Magliano speculates 0.0% down and 0.0% financing terms over an extended period also may be in jeopardy.
GMAC says GM, which sold a 51% stake in the lender two years ago to an investment consortium led by Cerberus Capital Management LP, likely will shoulder up to $1.5 billion of future impairments to the company’s lease portfolio.
GM already has provided $350 million to GMAC as part of a risk-sharing agreement. The auto maker reports its second-quarter earnings tomorrow (Aug. 1), and analysts expect weak results due to the shift in product mix from trucks to cars and an overall slower vehicle-sales market.
GMAC further reports lease originations declined in the second quarter to $12.4 billion from year-ago’s $14 billion.

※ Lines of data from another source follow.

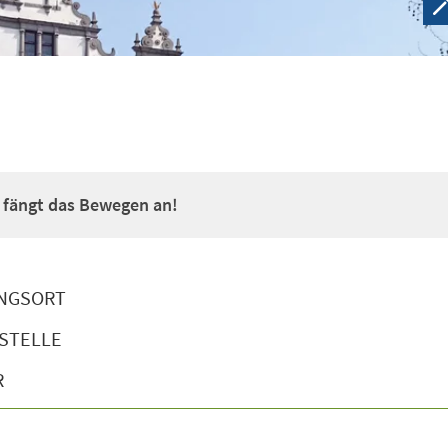
a fängt das Bewegen an!
NGSORT
STELLE
R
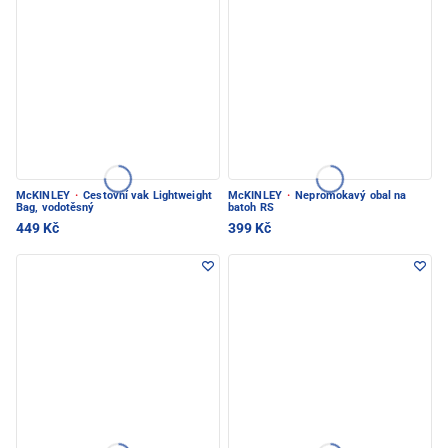
McKINLEY
·
Cestovní vak Lightweight
McKINLEY
·
Nepromokavý obal na
Bag, vodotěsný
batoh RS
449 Kč
399 Kč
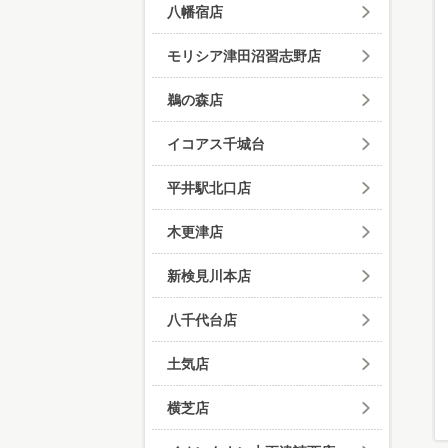
八幡宿店
モリシア津田沼習志野店
鵜の森店
イコアス千城台
平井駅北口店
木更津店
新検見川本店
八千代台店
土気店
横芝店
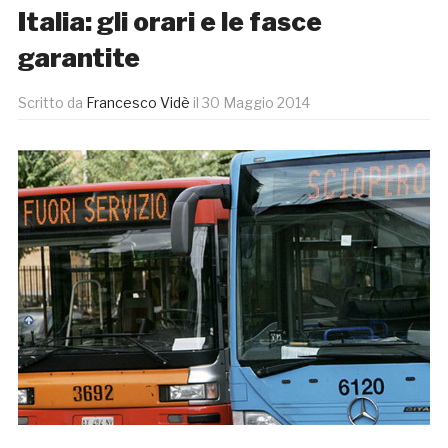
Italia: gli orari e le fasce
garantite
Scritto da
Francesco Vidè
il
30 Maggio 2014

“The U.S. economy continues to soften and with it auto sales,” Hull says. “Consumer credit is weak, and we see this even in the highest credit tiers of our auto business. Home prices remain under pressure, and residential builders are struggling.
“Record fuel prices are pummeling used-vehicle prices and, on top this, the capital and credit markets remain disruptive. We see no signs of it blowing over.”
However, Hull indicates GMAC does not intend to entirely suspend or terminate its lease business with GM.
“We stopped leasing in Canada. We stopped selling our SmartBuy, and we’re going to be reducing lease volumes in the United States,” he says.
“So assume there is a lower availability of leased product in the market over time, (but) we have no intention (of shutting it down). We intend to support GM going forward within the realm of our liquidity capacity.”
Hull also reports a decline in 30-day delinquency rates to 2.18% in the quarter from 2.37% year-ago, due mostly to intensified collection activities and tighter underwriting.
But he declines comment on news GMAC may merge its auto-finance business with Chrysler Financial.
“There’s been plenty of speculation about Chrysler Financial and GMAC, because of some common ownership through Cerberus, and we simply cannot comment on that transaction at this time,” Hull says.
GMAC’s overall loss of $2.48 billion in the second quarter compares with a profit of $293 million in like-2007. Losses at the lender’s mortgage unit, Residential Capital LLC, grew to $1.86 billion from a loss of $254 million last year, as the housing market continues its struggles.